Councillors who will next week decide whether to scrap the Norfolk incinerator have been warned that rejecting a revised plan for the plant would be 'a financial step too far' and could leave the authority facing bankruptcy.

Papers were published tonight to inform next week's debate over the future of the incinerator at King's Lynn.

Defra announced last week it had cancelled the waste credits for the controversial plant. The previous administration at County Hall had agreed a contract with Cory Wheelabrator to run it.

Those credits would have been worth £169m over the lifetime of the plant, but campaigners say the withdrawal means now is the time to pull the plug on the plant, which 65,000 people in West Norfolk had opposed in a poll organised by the borough council.

The full county council will, on Monday, decide whether to agree a revised project plan for the plant.
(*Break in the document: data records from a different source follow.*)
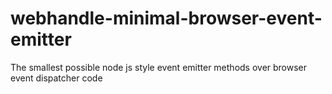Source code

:# webhandle-minimal-browser-event-emitter
The smallest possible node js style event emitter methods over browser event dispatcher code
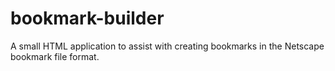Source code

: # bookmark-builder
A small HTML application to assist with creating bookmarks in the Netscape bookmark file format.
Officers say that rejecting that would trigger costs payable to Cory Wheelabrator of £28.9m.

And Peter Timmins, interim head of finance, says, in a report which will come before councillors, that is 'a financial step too far.'

He said it would mean he would have to serve a section 114 notice on the authority - designed to prevent the authority doing something unlawful or facing the prospect of bankruptcy.

He said: 'The reserves that are available for unforeseen events stands at £20.811m. 'However, the prescribed minimum level is £16m. Termination would take the council's reserves below the prescribed minimal level.'

Once that notice is served, he said, the council would have to resolve how to pay the costs within 21 days of the notice being issued.

He warned: 'The council would have to consider such measures to fund the payment, as a spending freeze, affecting contractors, both locally and nationally, emergency cuts to services, affecting residents and the depletion of reserves, down to the agreed minimum of £16m, requiring a plan to re-instate the funds over a short period of time.'

An independent review conducted by Jonathan Action Davis, QC, which will also be presented to councillors, concluded pulling out of the contract, or the Secretary of State deciding not to grant planning permission would both have 'onerous compensation clauses', but said he was 'not in a position' to determine the 'full scale' of them.

A financial expert's reports into the potential costs of withdrawing from the contract has yet to be published.

As reported. two senior Conservative councillors have accused the county's MPs of kicking the people of Norfolk in the teeth by lobbying for the waste credits for the proposed incinerator to be withdrawn.